Text provided
---*---

My stronger wish is to ensure that Trump never again is allowed to seek — let alone hold — public office.

The 37-count indictment handed down by a south Florida grand jury is damning in the extreme. It looks to be ironclad. Special counsel Jack Smith has a mountain of evidence to pore over and present a trial jury eventually.

If Trump is convicted, then I suspect there will be prison time involved. He stands accused of taking classified documents in violation of the Espionage Act; he is accused of obstructing justice and of abuse of power. He is the first former POTUS to be charged in a criminal indictment by the Justice Department.

Dark days lie ahead for this individual.

He never should have been elected president in 2016. But he was. He got the rebuke he so richly deserved in 2020 when he lost to Joe Biden.

I do not want him anywhere near the Oval Office ever again.

You know what? There might be a deal to be had to help this crook avoid prison time. It might involve a permanent ban from seeking public office. I don’t know what Jack Smith is inclined to pursue, nor do I know what Trump is inclined to accept.

But as a red-blooded American patriot, I am fine with ensuring we keep Trump away from any public office. I want him out of public life altogether. He sickens me to my core.

johnkanelis_92@hotmail.com

Special counsel speaks fundamental truth

Jack Smith, with just a single sentence, today laid out the complexities of our criminal justice system and highlighted his personal integrity.

---*---

(Collection entries)
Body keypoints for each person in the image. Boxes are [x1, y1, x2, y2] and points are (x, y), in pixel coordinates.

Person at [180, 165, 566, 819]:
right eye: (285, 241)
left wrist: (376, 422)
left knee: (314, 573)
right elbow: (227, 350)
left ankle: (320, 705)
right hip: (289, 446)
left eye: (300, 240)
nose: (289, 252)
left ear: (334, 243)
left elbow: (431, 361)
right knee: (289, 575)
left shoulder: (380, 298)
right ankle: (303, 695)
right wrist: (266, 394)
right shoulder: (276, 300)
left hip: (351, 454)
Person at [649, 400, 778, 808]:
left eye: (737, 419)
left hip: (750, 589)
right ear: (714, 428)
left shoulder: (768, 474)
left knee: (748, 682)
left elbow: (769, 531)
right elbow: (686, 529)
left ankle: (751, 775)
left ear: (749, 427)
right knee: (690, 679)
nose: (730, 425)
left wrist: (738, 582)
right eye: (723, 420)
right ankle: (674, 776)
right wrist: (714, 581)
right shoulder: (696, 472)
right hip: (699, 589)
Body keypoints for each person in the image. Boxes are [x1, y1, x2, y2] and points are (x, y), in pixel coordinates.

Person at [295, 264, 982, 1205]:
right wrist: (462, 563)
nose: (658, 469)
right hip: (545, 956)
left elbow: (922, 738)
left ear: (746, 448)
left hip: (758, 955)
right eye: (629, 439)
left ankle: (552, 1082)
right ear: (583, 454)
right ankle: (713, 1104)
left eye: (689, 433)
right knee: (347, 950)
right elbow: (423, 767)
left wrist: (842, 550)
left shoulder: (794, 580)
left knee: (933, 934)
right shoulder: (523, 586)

---*---

Problems to solve
1) In the opinion piece on the Trump indictment, how many counts does the south Florida grand jury's indictment contain?
2) From the opinion piece on the Trump indictment, pull out the passage between "He never should" and "to my core.", inclusive.

Results
1) 37 counts.

2)
He never should have been elected president in 2016. But he was. He got the rebuke he so richly deserved in 2020 when he lost to Joe Biden.

I do not want him anywhere near the Oval Office ever again.

You know what? There might be a deal to be had to help this crook avoid prison time. It might involve a permanent ban from seeking public office. I don’t know what Jack Smith is inclined to pursue, nor do I know what Trump is inclined to accept.

But as a red-blooded American patriot, I am fine with ensuring we keep Trump away from any public office. I want him out of public life altogether. He sickens me to my core.